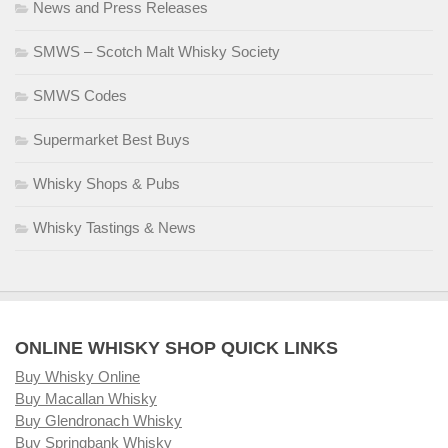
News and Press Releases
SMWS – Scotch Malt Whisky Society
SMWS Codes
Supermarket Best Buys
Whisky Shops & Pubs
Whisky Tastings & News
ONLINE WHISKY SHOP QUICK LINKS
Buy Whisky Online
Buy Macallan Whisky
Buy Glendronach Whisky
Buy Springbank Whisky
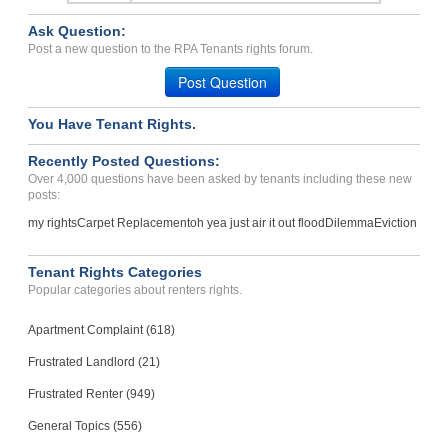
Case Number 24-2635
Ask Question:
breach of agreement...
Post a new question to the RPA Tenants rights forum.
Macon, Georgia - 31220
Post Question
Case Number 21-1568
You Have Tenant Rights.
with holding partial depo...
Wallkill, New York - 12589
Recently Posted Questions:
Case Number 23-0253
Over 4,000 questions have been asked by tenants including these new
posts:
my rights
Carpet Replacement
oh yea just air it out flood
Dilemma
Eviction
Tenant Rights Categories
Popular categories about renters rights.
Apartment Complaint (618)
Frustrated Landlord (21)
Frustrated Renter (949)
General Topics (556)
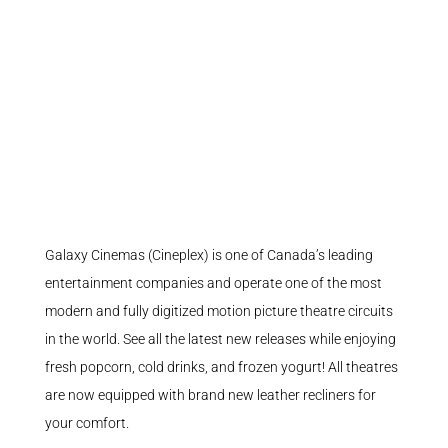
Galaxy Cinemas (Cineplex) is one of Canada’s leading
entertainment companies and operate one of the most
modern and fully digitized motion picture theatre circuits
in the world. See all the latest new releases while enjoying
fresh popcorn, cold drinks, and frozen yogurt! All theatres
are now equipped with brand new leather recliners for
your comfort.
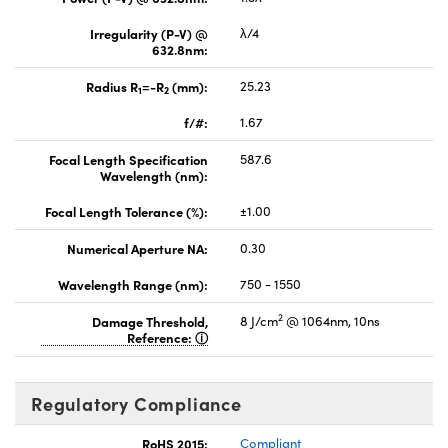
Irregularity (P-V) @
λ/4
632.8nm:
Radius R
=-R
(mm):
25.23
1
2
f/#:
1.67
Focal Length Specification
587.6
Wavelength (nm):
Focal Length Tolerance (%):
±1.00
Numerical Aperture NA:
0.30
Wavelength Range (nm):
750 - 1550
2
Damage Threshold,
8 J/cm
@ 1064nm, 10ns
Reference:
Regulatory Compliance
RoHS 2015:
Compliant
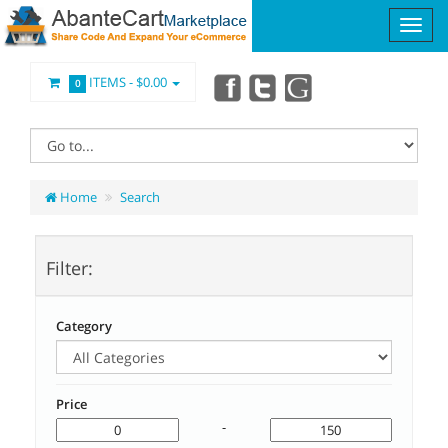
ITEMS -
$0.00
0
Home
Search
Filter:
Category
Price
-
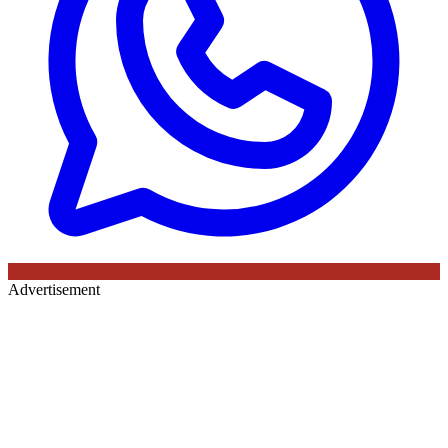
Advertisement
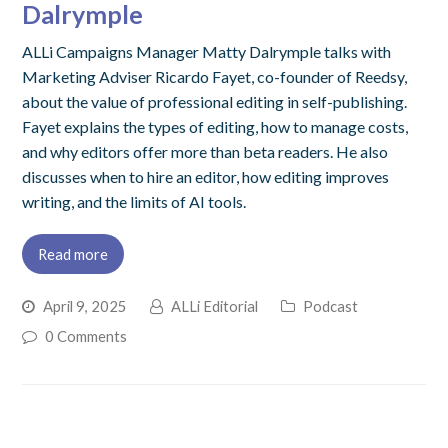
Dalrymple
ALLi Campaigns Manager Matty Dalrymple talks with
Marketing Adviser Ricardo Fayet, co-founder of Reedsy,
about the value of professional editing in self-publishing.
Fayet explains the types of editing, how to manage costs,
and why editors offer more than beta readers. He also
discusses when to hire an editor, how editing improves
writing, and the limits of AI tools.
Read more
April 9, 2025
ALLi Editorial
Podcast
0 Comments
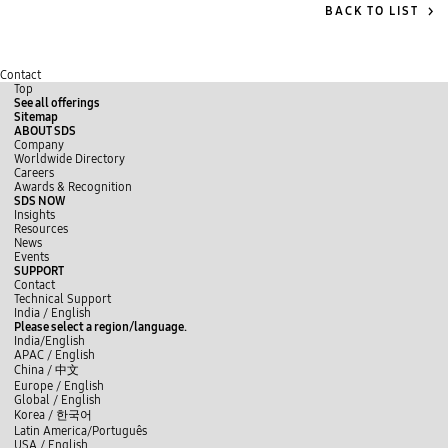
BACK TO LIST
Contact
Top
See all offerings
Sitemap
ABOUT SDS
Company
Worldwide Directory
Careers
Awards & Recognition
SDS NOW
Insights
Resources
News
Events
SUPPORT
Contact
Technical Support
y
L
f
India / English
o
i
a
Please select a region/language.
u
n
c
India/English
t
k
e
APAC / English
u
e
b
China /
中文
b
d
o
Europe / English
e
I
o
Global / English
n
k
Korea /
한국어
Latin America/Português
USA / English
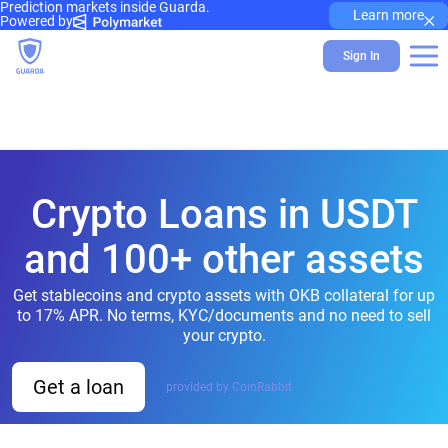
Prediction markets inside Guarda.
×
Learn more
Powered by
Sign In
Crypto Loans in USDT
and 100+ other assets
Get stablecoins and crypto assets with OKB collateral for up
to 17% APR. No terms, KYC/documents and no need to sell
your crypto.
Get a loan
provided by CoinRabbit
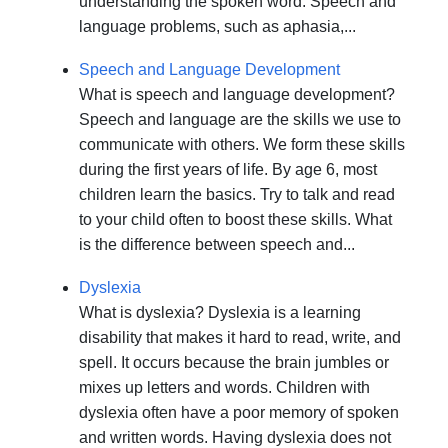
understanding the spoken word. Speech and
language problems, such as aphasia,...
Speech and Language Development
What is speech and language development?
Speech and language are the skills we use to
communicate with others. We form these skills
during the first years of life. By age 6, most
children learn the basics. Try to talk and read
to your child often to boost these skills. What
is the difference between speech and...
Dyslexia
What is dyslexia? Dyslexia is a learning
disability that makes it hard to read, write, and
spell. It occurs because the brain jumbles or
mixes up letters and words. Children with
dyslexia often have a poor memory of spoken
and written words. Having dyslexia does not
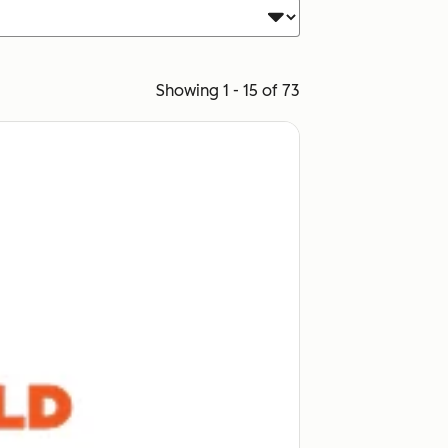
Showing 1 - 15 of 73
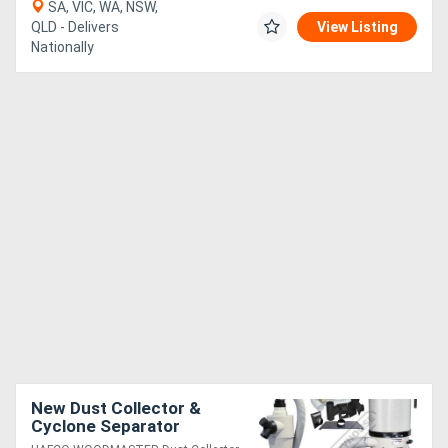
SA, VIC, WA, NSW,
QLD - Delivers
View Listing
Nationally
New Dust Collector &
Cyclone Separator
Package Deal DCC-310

·····

__Exercise goal__: An exact copy of the entries above, with no pictures, is the required answer.

__Result for this exercise__:
News and Press Releases
SMWS – Scotch Malt Whisky Society
SMWS Codes
Supermarket Best Buys
Whisky Shops & Pubs
Whisky Tastings & News
ONLINE WHISKY SHOP QUICK LINKS
Buy Whisky Online
Buy Macallan Whisky
Buy Glendronach Whisky
Buy Springbank Whisky
Case Number 24-2635
Ask Question:
breach of agreement...
Post a new question to the RPA Tenants rights forum.
Macon, Georgia - 31220
Post Question
Case Number 21-1568
You Have Tenant Rights.
with holding partial depo...
Wallkill, New York - 12589
Recently Posted Questions:
Case Number 23-0253
Over 4,000 questions have been asked by tenants including these new
posts:
my rights
Carpet Replacement
oh yea just air it out flood
Dilemma
Eviction
Tenant Rights Categories
Popular categories about renters rights.
Apartment Complaint (618)
Frustrated Landlord (21)
Frustrated Renter (949)
General Topics (556)
Galaxy Cinemas (Cineplex) is one of Canada’s leading
entertainment companies and operate one of the most
modern and fully digitized motion picture theatre circuits
in the world. See all the latest new releases while enjoying
fresh popcorn, cold drinks, and frozen yogurt! All theatres
are now equipped with brand new leather recliners for
your comfort.
Irregularity (P-V) @
λ/4
632.8nm:
Radius R
=-R
(mm):
25.23
1
2
f/#:
1.67
Focal Length Specification
587.6
Wavelength (nm):
Focal Length Tolerance (%):
±1.00
Numerical Aperture NA:
0.30
Wavelength Range (nm):
750 - 1550
2
Damage Threshold,
8 J/cm
@ 1064nm, 10ns
Reference:
Regulatory Compliance
RoHS 2015:
Compliant
ITEMS -
$0.00
0
Home
Search
Filter:
Category
Price
-
Advertisement
Dalrymple
ALLi Campaigns Manager Matty Dalrymple talks with
Marketing Adviser Ricardo Fayet, co-founder of Reedsy,
about the value of professional editing in self-publishing.
Fayet explains the types of editing, how to manage costs,
and why editors offer more than beta readers. He also
discusses when to hire an editor, how editing improves
writing, and the limits of AI tools.
Read more
April 9, 2025
ALLi Editorial
Podcast
0 Comments
BACK TO LIST
Contact
Top
See all offerings
Sitemap
ABOUT SDS
Company
Worldwide Directory
Careers
Awards & Recognition
SDS NOW
Insights
Resources
News
Events
SUPPORT
Contact
Technical Support
y
L
f
India / English
o
i
a
Please select a region/language.
u
n
c
India/English
t
k
e
APAC / English
u
e
b
China /
中文
b
d
o
Europe / English
e
I
o
Global / English
n
k
Korea /
한국어
Latin America/Português
USA / English
Prediction markets inside Guarda.
×
Learn more
Powered by
Sign In
Crypto Loans in USDT
and 100+ other assets
Get stablecoins and crypto assets with OKB collateral for up
to 17% APR. No terms, KYC/documents and no need to sell
your crypto.
Get a loan
provided by CoinRabbit
understanding the spoken word. Speech and
language problems, such as aphasia,...
Speech and Language Development
What is speech and language development?
Speech and language are the skills we use to
communicate with others. We form these skills
during the first years of life. By age 6, most
children learn the basics. Try to talk and read
to your child often to boost these skills. What
is the difference between speech and...
Dyslexia
What is dyslexia? Dyslexia is a learning
disability that makes it hard to read, write, and
spell. It occurs because the brain jumbles or
mixes up letters and words. Children with
dyslexia often have a poor memory of spoken
and written words. Having dyslexia does not
Showing 1 - 15 of 73
SA, VIC, WA, NSW,
QLD - Delivers
View Listing
Nationally
New Dust Collector &
Cyclone Separator
Package Deal DCC-310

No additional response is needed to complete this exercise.